REQUIRED ACTION
Would you write out the listing verbatim and skip every picture in it?

RECORDS FOR THE TASK

-*-*-

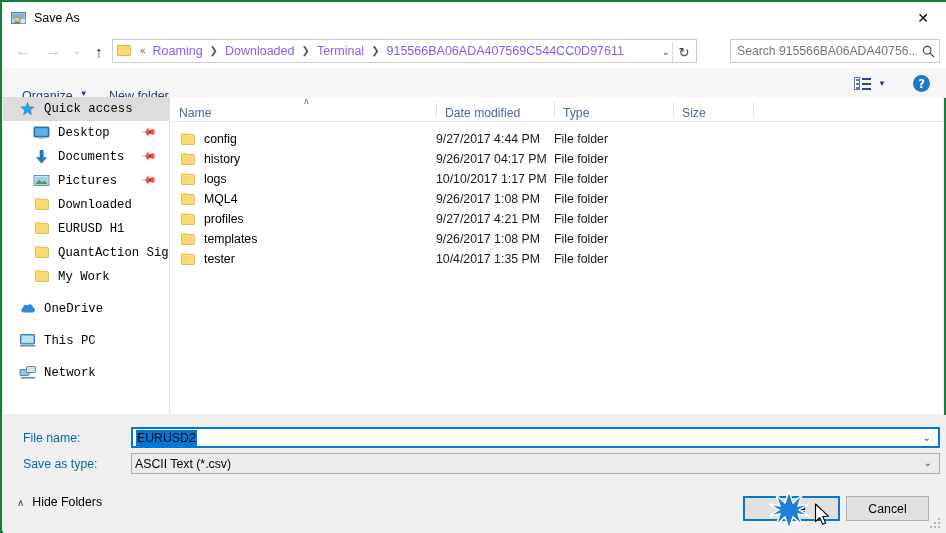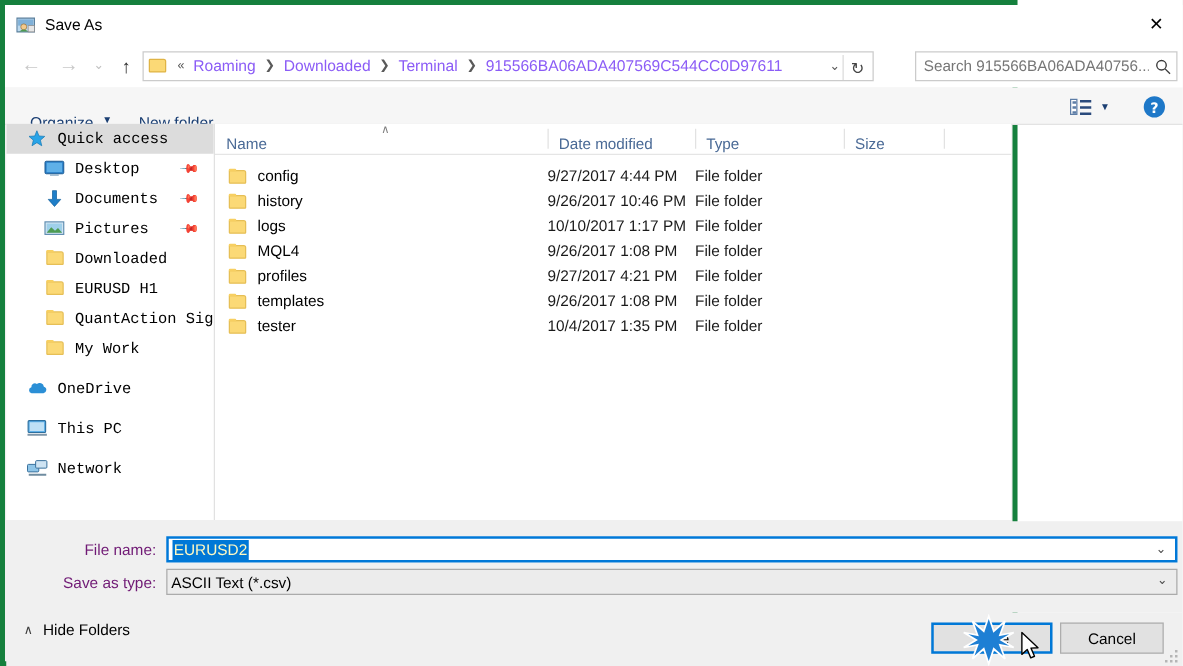--- a/index.html
+++ b/index.html
@@ -2,21 +2,21 @@
 <html><head>
 <meta charset="utf-8">
 <style>
   html,body{margin:0;padding:0;}
   body{
     width:946px;height:533px;overflow:hidden;
     font-family:"Liberation Sans","DejaVu Sans",sans-serif;
     font-size:12px;color:#000;background:#fff;
     -webkit-font-smoothing:antialiased;
   }
-  .dialog{position:relative;width:814px;height:533px;background:#f0f0f0;border:4px solid #15803d;box-sizing:border-box;}
+  .dialog{position:relative;width:946px;height:533px;background:#f0f0f0;border:2px solid #15803d;box-sizing:border-box;}
 
   
   .titlebar{position:absolute;left:0;top:0;width:944px;height:32px;background:#ffffff;}
   .title-icon{position:absolute;left:9px;top:8px;width:16px;height:16px;}
   .title-text{position:absolute;left:32px;top:8px;font-size:12.5px;color:#000;line-height:16px;}
   .close-btn{position:absolute;right:0;top:0;width:46px;height:31px;display:flex;align-items:center;justify-content:center;cursor:default;}
   .close-glyph{font-size:14px;color:#000;line-height:1;font-family:"DejaVu Sans",sans-serif;}
 
   
   .navrow{position:absolute;left:0;top:32px;width:944px;height:34px;background:#ffffff;}
@@ -71,28 +71,28 @@
   .sortmark{position:absolute;top:-1px;left:133px;font-size:9px;color:#7d7d7d;}
   .row{position:relative;height:20px;display:flex;align-items:center;font-size:12.3px;color:#000;}
   .cell-name{position:absolute;left:9px;display:flex;align-items:center;}
   .cell-name .folder-ico{width:17px;height:14px;margin-right:8px;}
   .cell-date{position:absolute;left:266px;color:#1a1a1a;}
   .cell-type{position:absolute;left:384px;color:#1a1a1a;}
   .cell-size{position:absolute;left:503px;color:#1a1a1a;}
 
   
   .formarea{position:absolute;left:1px;top:413px;width:943px;height:73px;background:#f0f0f0;}
-  .lbl{position:absolute;text-align:right;font-size:12.3px;color:#701a75;}
+  .lbl{position:absolute;font-size:12.3px;color:#0369a1;}
   .lbl-fname{left:20px;top:16px;width:100px;}
   .lbl-ftype{left:20px;top:42px;width:100px;}
   .combo{position:absolute;left:128px;width:809px;height:21px;box-sizing:border-box;display:flex;align-items:center;background:#fff;}
   .combo-fname{top:12px;border:2px solid #0078d7;}
   .combo-ftype{top:38px;border:1px solid #ababab;background:#ececec;}
   .combo-text{margin-left:3px;font-size:12.3px;color:#000;}
-  .sel-text{background:#0078d7;color:#fef9c3;padding:1px 1px;}
+  .sel-text{background:#0078d7;color:#000000;padding:1px 1px;}
   .combo-arrow{position:absolute;right:7px;top:3px;font-size:10px;color:#4a4a4a;}
 
   
   .footer{position:absolute;left:1px;top:486px;width:943px;height:45px;background:#f0f0f0;}
   .hidefolders{position:absolute;left:14px;top:7px;display:flex;align-items:center;font-size:12.3px;color:#000;}
   .hf-caret{font-size:10px;color:#3c3c3c;margin-right:8px;}
   .btn{position:absolute;top:8px;height:25px;display:flex;align-items:center;justify-content:center;font-size:12.3px;color:#000;background:#e1e1e1;border:1px solid #adadad;box-sizing:border-box;}
   .btn-save{left:740px;width:97px;border:2px solid #0078d7;background:#e1e1e1;}
   .btn-cancel{left:843px;width:83px;}
   .grip{position:absolute;right:5px;bottom:4px;width:11px;height:11px;}
@@ -314,21 +314,21 @@
           </span>
         <span class="cell-date">9/27/2017 4:44 PM</span>
         <span class="cell-type">File folder</span>
         <span class="cell-size"></span>
       </div>
       <div class="row">
         <span class="cell-name">
             <span class="folder-ico"></span>
             <span>history</span>
           </span>
-        <span class="cell-date">9/26/2017 10:46 PM</span>
+        <span class="cell-date">9/26/2017 04:17 PM</span>
         <span class="cell-type">File folder</span>
         <span class="cell-size"></span>
       </div>
       <div class="row">
         <span class="cell-name">
             <span class="folder-ico"></span>
             <span>logs</span>
           </span>
         <span class="cell-date">10/10/2017 1:17 PM</span>
         <span class="cell-type">File folder</span>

-*-*-

RESULT FOR THIS TASK
--- a/index.html
+++ b/index.html
@@ -2,21 +2,21 @@
 <html><head>
 <meta charset="utf-8">
 <style>
   html,body{margin:0;padding:0;}
   body{
     width:946px;height:533px;overflow:hidden;
     font-family:"Liberation Sans","DejaVu Sans",sans-serif;
     font-size:12px;color:#000;background:#fff;
     -webkit-font-smoothing:antialiased;
   }
-  .dialog{position:relative;width:814px;height:533px;background:#f0f0f0;border:4px solid #15803d;box-sizing:border-box;}
+  .dialog{position:relative;width:946px;height:533px;background:#f0f0f0;border:2px solid #15803d;box-sizing:border-box;}
 
   
   .titlebar{position:absolute;left:0;top:0;width:944px;height:32px;background:#ffffff;}
   .title-icon{position:absolute;left:9px;top:8px;width:16px;height:16px;}
   .title-text{position:absolute;left:32px;top:8px;font-size:12.5px;color:#000;line-height:16px;}
   .close-btn{position:absolute;right:0;top:0;width:46px;height:31px;display:flex;align-items:center;justify-content:center;cursor:default;}
   .close-glyph{font-size:14px;color:#000;line-height:1;font-family:"DejaVu Sans",sans-serif;}
 
   
   .navrow{position:absolute;left:0;top:32px;width:944px;height:34px;background:#ffffff;}
@@ -71,28 +71,28 @@
   .sortmark{position:absolute;top:-1px;left:133px;font-size:9px;color:#7d7d7d;}
   .row{position:relative;height:20px;display:flex;align-items:center;font-size:12.3px;color:#000;}
   .cell-name{position:absolute;left:9px;display:flex;align-items:center;}
   .cell-name .folder-ico{width:17px;height:14px;margin-right:8px;}
   .cell-date{position:absolute;left:266px;color:#1a1a1a;}
   .cell-type{position:absolute;left:384px;color:#1a1a1a;}
   .cell-size{position:absolute;left:503px;color:#1a1a1a;}
 
   
   .formarea{position:absolute;left:1px;top:413px;width:943px;height:73px;background:#f0f0f0;}
-  .lbl{position:absolute;text-align:right;font-size:12.3px;color:#701a75;}
+  .lbl{position:absolute;font-size:12.3px;color:#0369a1;}
   .lbl-fname{left:20px;top:16px;width:100px;}
   .lbl-ftype{left:20px;top:42px;width:100px;}
   .combo{position:absolute;left:128px;width:809px;height:21px;box-sizing:border-box;display:flex;align-items:center;background:#fff;}
   .combo-fname{top:12px;border:2px solid #0078d7;}
   .combo-ftype{top:38px;border:1px solid #ababab;background:#ececec;}
   .combo-text{margin-left:3px;font-size:12.3px;color:#000;}
-  .sel-text{background:#0078d7;color:#fef9c3;padding:1px 1px;}
+  .sel-text{background:#0078d7;color:#000000;padding:1px 1px;}
   .combo-arrow{position:absolute;right:7px;top:3px;font-size:10px;color:#4a4a4a;}
 
   
   .footer{position:absolute;left:1px;top:486px;width:943px;height:45px;background:#f0f0f0;}
   .hidefolders{position:absolute;left:14px;top:7px;display:flex;align-items:center;font-size:12.3px;color:#000;}
   .hf-caret{font-size:10px;color:#3c3c3c;margin-right:8px;}
   .btn{position:absolute;top:8px;height:25px;display:flex;align-items:center;justify-content:center;font-size:12.3px;color:#000;background:#e1e1e1;border:1px solid #adadad;box-sizing:border-box;}
   .btn-save{left:740px;width:97px;border:2px solid #0078d7;background:#e1e1e1;}
   .btn-cancel{left:843px;width:83px;}
   .grip{position:absolute;right:5px;bottom:4px;width:11px;height:11px;}
@@ -314,21 +314,21 @@
           </span>
         <span class="cell-date">9/27/2017 4:44 PM</span>
         <span class="cell-type">File folder</span>
         <span class="cell-size"></span>
       </div>
       <div class="row">
         <span class="cell-name">
             <span class="folder-ico"></span>
             <span>history</span>
           </span>
-        <span class="cell-date">9/26/2017 10:46 PM</span>
+        <span class="cell-date">9/26/2017 04:17 PM</span>
         <span class="cell-type">File folder</span>
         <span class="cell-size"></span>
       </div>
       <div class="row">
         <span class="cell-name">
             <span class="folder-ico"></span>
             <span>logs</span>
           </span>
         <span class="cell-date">10/10/2017 1:17 PM</span>
         <span class="cell-type">File folder</span>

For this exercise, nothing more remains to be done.